When policy and the roles and responsibilities of service providers and government are unclear, it is difficult for users
and their representatives in civil society to advocate and tackle issues of accountability. Who is ultimately responsible for ensuring basic and safely managed WASH services? When these are clear with clear contractual arrangements, are there also agreed ways to measure and evaluate service performance? Who is measuring and communicating results? It is crucial to hold parties accountable for their actions and promises for this life sustaining services.

Sometimes civil society may fill the evidence gap with their own metrics. But government and service providers may choose to ignore the results on the basis that they are not ‘official’, ‘approved’ or even deemed to be ‘wrong’.

Establishing an information system is complex  and it requires clarifying a matrix of roles and responsibilities so that it is clear who is reporting what and why. Using and communicating results is an important step in holding sector stakeholders accountable .

Establishing a national WASH M&E system in a participatory approach is one way to develop consensus and ensure parties are all working towards the same goals to sustain services. Indeed, for change and improvement at all levels, there is a need to engage in dialogue around sector performance in WASH service delivery.

The mechanics of measuring performance in a national system are relatively complex: many parties are involved over a large geographical scale. Setting appropriate indicators that are robust and measurable, and establishing sector roles and responsibilities is non-trivial and requires participatory and iterative processes. As a result, fragmentation is common and in resource-limited environments, the regulation of water and sanitation services by local authorities can be greatly constrained or entirely non-existent.

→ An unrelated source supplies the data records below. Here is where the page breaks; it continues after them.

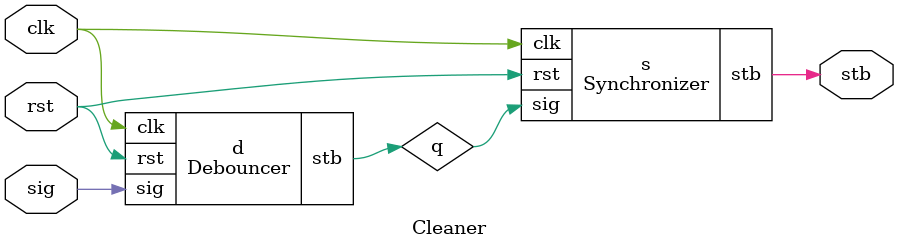
<source format=v>

`timescale 1ns / 1ns

module D_FF (clk, rst, D, Q);
    input clk, rst, D;
    output reg Q;

    always @(posedge clk or posedge rst) begin
        if (rst) begin
            //Reset logic goes here.
            Q <= 1'b0;
        end
        else begin
            //Sequential logic goes here.
            Q <= D;
        end
    end
endmodule

module Debouncer(clk, rst, sig, stb);
	input clk, rst, sig;
	output stb;

	wire q[1:0];

	D_FF f1(.clk(clk), .rst(rst), .D(sig),  .Q(q[0]));
	D_FF f2(.clk(clk), .rst(rst), .D(q[0]), .Q(stb));
	
endmodule

module Synchronizer(clk, rst, sig, stb);
	input clk, rst, sig;
	output stb;

	wire q[2:0];

	D_FF f1(.clk(clk), .rst(rst), .D(sig),  .Q(q[0]));
	D_FF f2(.clk(clk), .rst(rst), .D(q[0]), .Q(q[1]));

	assign stb = q[0] && q[1];
endmodule

module Cleaner(clk, rst, sig, stb);
	input clk, rst, sig;
	output stb;
	wire q;
	
	Debouncer		d(.clk(clk), .rst(rst), .sig(sig), .stb(q));
	Synchronizer	s(.clk(clk), .rst(rst), .sig(q),   .stb(stb));
	
endmodule
	
</source>
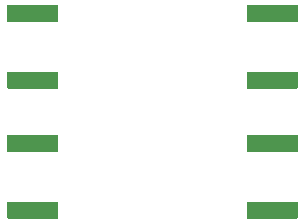
<source format=gbr>
G04 #@! TF.GenerationSoftware,KiCad,Pcbnew,(5.1.7)-1*
G04 #@! TF.CreationDate,2020-11-10T17:22:49+01:00*
G04 #@! TF.ProjectId,137_MHz_BPF_2nd_Order,3133375f-4d48-47a5-9f42-50465f326e64,rev?*
G04 #@! TF.SameCoordinates,Original*
G04 #@! TF.FileFunction,Soldermask,Bot*
G04 #@! TF.FilePolarity,Negative*
%FSLAX46Y46*%
G04 Gerber Fmt 4.6, Leading zero omitted, Abs format (unit mm)*
G04 Created by KiCad (PCBNEW (5.1.7)-1) date 2020-11-10 17:22:49*
%MOMM*%
%LPD*%
G01*
G04 APERTURE LIST*
G04 APERTURE END LIST*
G36*
G01*
X30900000Y-60099200D02*
X35100000Y-60099200D01*
G75*
G02*
X35150800Y-60150000I0J-50800D01*
G01*
X35150800Y-61500000D01*
G75*
G02*
X35100000Y-61550800I-50800J0D01*
G01*
X30900000Y-61550800D01*
G75*
G02*
X30849200Y-61500000I0J50800D01*
G01*
X30849200Y-60150000D01*
G75*
G02*
X30900000Y-60099200I50800J0D01*
G01*
G37*
G36*
G01*
X30900000Y-54449200D02*
X35100000Y-54449200D01*
G75*
G02*
X35150800Y-54500000I0J-50800D01*
G01*
X35150800Y-55850000D01*
G75*
G02*
X35100000Y-55900800I-50800J0D01*
G01*
X30900000Y-55900800D01*
G75*
G02*
X30849200Y-55850000I0J50800D01*
G01*
X30849200Y-54500000D01*
G75*
G02*
X30900000Y-54449200I50800J0D01*
G01*
G37*
G36*
G01*
X55400000Y-61550800D02*
X51200000Y-61550800D01*
G75*
G02*
X51149200Y-61500000I0J50800D01*
G01*
X51149200Y-60150000D01*
G75*
G02*
X51200000Y-60099200I50800J0D01*
G01*
X55400000Y-60099200D01*
G75*
G02*
X55450800Y-60150000I0J-50800D01*
G01*
X55450800Y-61500000D01*
G75*
G02*
X55400000Y-61550800I-50800J0D01*
G01*
G37*
G36*
G01*
X55400000Y-55900800D02*
X51200000Y-55900800D01*
G75*
G02*
X51149200Y-55850000I0J50800D01*
G01*
X51149200Y-54500000D01*
G75*
G02*
X51200000Y-54449200I50800J0D01*
G01*
X55400000Y-54449200D01*
G75*
G02*
X55450800Y-54500000I0J-50800D01*
G01*
X55450800Y-55850000D01*
G75*
G02*
X55400000Y-55900800I-50800J0D01*
G01*
G37*
G36*
G01*
X30900000Y-65449200D02*
X35100000Y-65449200D01*
G75*
G02*
X35150800Y-65500000I0J-50800D01*
G01*
X35150800Y-66850000D01*
G75*
G02*
X35100000Y-66900800I-50800J0D01*
G01*
X30900000Y-66900800D01*
G75*
G02*
X30849200Y-66850000I0J50800D01*
G01*
X30849200Y-65500000D01*
G75*
G02*
X30900000Y-65449200I50800J0D01*
G01*
G37*
G36*
G01*
X30900000Y-71099200D02*
X35100000Y-71099200D01*
G75*
G02*
X35150800Y-71150000I0J-50800D01*
G01*
X35150800Y-72500000D01*
G75*
G02*
X35100000Y-72550800I-50800J0D01*
G01*
X30900000Y-72550800D01*
G75*
G02*
X30849200Y-72500000I0J50800D01*
G01*
X30849200Y-71150000D01*
G75*
G02*
X30900000Y-71099200I50800J0D01*
G01*
G37*
G36*
G01*
X55400000Y-66900800D02*
X51200000Y-66900800D01*
G75*
G02*
X51149200Y-66850000I0J50800D01*
G01*
X51149200Y-65500000D01*
G75*
G02*
X51200000Y-65449200I50800J0D01*
G01*
X55400000Y-65449200D01*
G75*
G02*
X55450800Y-65500000I0J-50800D01*
G01*
X55450800Y-66850000D01*
G75*
G02*
X55400000Y-66900800I-50800J0D01*
G01*
G37*
G36*
G01*
X55400000Y-72550800D02*
X51200000Y-72550800D01*
G75*
G02*
X51149200Y-72500000I0J50800D01*
G01*
X51149200Y-71150000D01*
G75*
G02*
X51200000Y-71099200I50800J0D01*
G01*
X55400000Y-71099200D01*
G75*
G02*
X55450800Y-71150000I0J-50800D01*
G01*
X55450800Y-72500000D01*
G75*
G02*
X55400000Y-72550800I-50800J0D01*
G01*
G37*
M02*

</source>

Taking all of this into account, wouldn’t it just be possible to use international indicators or even local measures and use research and periodic surveys such as the MICS to monitor and evaluate progress and skip national M&E systems? IBNET and IWA offer standard indicators. Indicators and reporting standards from the World Bank study on rural water indicators and the WPDx standard offer a start even for rural water services .

However, these standardized indicators do not per se lead to corrective actions. Who is listening and responding to issues? In effect, we are discussing taking actions and professionalized services to ensure that issues are acknowledged and addressed at the lowest appropriate level and that WASH services improve: in the community, in the district or elsewhere. Ultimately, this requires again more clarity on roles and responsibilities!

In a resource scarce environment, having a consistent approach that can be adapted as lessons are learned requires a framework larger the time-span of a project or short concession. It must be more targeted and specific than international sets of indicators (who measures, when, who uses the data, etc.).

Establishing national M&E systems with civil society and the private sector is important to ensure this framework and joint leadership and is why we talk about “country-led monitoring” instead of “government monitoring”

In 2016, we started participatory assessments of national WASH M&E systems in 10 countries. Since then 8 national M&E plans were drafted in each country and so far 2 validated with detailed activities and expenses.

Leadership

A national WASH M&E framework can give a strong foundation for asking the right questions, identifying the right goals, targets, and indicators and providing a means to coordinate the measurement and learn from sector performance. The process of measurement really starts with asking the right questions.

Civil society and WASH service users need to know what to expect from the national framework and should work to influence it. Partners, donors, private sector (suppliers, distributors, works, etc.) need to have a framework within which there are clear rules and stable arrangement within which finance and contracts for products and services can be made available.

Indeed, a national WASH M&E system is a pre-requisite. It may look completely different across different countries as the questions and the regulatory environments vary, however, in all cases, there needs to be strong enough leadership in the country by all parties to ensure that new projects, contracts, and programmes follow the same logic or advocate to change it when it can be improved. In this way, we will learn and improve sector performance until we achieve the SDGs.

It will remain important for civil society, researchers and the private sector to continue to challenge governments to improve these systems and to work together to provide sustainable WASH services.